(Extracted page text data)
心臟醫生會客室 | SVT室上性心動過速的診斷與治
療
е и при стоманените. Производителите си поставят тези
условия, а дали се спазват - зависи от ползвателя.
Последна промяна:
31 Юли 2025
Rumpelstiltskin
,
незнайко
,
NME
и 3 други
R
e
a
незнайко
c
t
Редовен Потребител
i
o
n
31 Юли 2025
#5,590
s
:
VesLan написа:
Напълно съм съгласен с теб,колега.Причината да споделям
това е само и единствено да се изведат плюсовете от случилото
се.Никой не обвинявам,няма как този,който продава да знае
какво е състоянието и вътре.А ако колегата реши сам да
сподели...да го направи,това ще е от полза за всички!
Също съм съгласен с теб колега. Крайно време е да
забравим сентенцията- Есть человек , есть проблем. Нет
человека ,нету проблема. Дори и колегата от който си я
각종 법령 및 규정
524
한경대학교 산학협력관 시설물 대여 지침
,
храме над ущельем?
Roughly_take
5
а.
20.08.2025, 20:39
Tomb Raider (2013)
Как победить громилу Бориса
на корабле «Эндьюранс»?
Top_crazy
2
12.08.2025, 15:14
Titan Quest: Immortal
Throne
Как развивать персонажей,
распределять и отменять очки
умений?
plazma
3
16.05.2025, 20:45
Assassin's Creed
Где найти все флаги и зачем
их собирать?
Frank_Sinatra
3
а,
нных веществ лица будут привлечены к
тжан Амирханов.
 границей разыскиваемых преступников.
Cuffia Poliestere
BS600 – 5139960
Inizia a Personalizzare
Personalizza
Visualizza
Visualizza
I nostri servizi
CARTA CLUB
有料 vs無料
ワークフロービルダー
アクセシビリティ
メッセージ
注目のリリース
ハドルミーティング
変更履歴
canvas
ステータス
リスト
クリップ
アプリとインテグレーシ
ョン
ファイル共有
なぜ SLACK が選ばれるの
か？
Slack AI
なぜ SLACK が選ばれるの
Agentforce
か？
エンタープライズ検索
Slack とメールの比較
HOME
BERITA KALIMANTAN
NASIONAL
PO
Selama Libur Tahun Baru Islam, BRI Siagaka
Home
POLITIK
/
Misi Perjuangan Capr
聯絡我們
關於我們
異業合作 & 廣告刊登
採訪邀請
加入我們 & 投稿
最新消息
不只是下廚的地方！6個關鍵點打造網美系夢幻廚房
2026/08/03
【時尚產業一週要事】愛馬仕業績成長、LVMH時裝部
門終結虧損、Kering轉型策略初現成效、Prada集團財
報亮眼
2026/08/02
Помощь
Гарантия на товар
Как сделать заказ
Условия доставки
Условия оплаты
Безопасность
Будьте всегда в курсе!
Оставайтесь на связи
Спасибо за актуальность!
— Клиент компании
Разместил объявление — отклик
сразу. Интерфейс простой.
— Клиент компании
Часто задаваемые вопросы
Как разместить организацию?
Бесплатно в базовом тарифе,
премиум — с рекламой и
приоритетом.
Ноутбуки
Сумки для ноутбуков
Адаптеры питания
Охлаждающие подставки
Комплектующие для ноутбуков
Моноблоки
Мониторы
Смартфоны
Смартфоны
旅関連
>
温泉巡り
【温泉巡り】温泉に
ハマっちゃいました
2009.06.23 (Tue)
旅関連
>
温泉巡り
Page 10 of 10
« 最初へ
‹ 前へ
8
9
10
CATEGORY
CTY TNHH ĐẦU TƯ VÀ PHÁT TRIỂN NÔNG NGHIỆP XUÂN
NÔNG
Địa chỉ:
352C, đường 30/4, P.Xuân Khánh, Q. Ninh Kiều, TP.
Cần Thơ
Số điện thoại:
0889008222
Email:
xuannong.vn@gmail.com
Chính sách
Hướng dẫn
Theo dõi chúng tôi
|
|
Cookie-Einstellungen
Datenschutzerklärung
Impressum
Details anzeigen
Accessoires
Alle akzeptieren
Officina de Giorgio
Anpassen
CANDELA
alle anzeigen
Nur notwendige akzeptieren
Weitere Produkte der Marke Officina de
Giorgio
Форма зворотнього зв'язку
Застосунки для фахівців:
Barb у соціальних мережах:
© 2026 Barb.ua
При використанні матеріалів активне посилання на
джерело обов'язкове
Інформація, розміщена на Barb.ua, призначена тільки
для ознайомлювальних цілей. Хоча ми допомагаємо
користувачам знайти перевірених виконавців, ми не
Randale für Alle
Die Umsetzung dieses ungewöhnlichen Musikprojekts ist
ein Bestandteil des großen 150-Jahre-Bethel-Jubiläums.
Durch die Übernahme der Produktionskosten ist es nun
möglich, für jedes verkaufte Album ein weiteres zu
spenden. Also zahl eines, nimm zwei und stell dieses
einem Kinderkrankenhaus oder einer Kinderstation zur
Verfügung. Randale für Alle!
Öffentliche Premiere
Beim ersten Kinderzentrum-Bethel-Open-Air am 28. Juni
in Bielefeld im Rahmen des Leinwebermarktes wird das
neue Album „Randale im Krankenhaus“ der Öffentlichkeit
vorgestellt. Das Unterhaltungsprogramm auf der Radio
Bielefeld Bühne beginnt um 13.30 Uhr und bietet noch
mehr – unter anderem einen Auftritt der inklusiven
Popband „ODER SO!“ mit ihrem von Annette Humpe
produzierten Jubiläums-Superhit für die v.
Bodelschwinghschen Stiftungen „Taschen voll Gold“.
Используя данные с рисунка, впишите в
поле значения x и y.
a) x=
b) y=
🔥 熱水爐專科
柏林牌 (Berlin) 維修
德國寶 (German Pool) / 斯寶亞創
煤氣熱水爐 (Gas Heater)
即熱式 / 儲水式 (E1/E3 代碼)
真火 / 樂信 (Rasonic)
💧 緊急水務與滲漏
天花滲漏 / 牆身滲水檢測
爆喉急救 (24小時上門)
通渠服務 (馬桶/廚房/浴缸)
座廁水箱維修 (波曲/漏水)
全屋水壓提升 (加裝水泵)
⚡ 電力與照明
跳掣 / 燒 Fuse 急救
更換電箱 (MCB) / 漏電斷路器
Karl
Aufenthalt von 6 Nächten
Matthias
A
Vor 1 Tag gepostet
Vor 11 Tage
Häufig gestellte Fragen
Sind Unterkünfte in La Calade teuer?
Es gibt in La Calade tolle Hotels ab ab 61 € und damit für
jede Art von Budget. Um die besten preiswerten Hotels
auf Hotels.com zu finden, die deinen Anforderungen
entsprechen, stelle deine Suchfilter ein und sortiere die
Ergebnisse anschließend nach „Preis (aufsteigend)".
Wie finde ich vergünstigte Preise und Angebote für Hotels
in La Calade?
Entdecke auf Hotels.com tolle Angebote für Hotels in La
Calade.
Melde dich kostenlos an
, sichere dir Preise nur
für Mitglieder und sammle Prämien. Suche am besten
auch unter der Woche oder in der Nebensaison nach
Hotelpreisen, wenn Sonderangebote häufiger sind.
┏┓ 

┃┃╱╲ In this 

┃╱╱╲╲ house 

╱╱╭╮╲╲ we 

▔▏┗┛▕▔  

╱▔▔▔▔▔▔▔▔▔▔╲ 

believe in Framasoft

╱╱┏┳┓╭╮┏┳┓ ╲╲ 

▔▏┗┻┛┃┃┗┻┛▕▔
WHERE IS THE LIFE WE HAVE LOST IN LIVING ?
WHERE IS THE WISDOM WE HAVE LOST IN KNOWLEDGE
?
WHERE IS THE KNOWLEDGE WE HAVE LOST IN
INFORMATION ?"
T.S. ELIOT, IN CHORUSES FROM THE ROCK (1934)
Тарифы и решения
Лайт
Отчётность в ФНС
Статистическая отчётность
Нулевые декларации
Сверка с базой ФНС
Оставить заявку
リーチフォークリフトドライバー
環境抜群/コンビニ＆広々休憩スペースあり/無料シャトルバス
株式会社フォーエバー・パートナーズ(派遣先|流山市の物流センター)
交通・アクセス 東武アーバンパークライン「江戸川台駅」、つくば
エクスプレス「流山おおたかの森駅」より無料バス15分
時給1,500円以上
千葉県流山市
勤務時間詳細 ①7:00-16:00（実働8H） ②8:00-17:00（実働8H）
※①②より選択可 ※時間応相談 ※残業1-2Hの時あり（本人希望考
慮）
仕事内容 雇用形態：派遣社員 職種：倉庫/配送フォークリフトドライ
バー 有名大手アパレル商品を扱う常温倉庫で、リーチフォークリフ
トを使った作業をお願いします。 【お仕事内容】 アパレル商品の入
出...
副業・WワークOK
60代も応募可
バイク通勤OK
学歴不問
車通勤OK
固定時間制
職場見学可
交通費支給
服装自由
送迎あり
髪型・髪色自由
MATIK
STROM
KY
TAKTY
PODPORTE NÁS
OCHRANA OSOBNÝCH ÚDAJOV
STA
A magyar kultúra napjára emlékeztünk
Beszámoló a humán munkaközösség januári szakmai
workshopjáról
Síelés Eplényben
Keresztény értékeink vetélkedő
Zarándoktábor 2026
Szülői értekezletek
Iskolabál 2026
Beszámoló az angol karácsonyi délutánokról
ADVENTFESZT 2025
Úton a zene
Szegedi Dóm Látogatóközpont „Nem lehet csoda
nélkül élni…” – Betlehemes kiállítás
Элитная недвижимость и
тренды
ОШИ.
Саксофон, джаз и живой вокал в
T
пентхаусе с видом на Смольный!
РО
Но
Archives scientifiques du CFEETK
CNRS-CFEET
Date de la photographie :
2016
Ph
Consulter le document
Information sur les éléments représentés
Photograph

PROBLEM TO WORK ON:
Which lines of the data above contain the string "nach"? Copy each of them.

OUTPUT:
Ergebnisse anschließend nach „Preis (aufsteigend)".
auch unter der Woche oder in der Nebensaison nach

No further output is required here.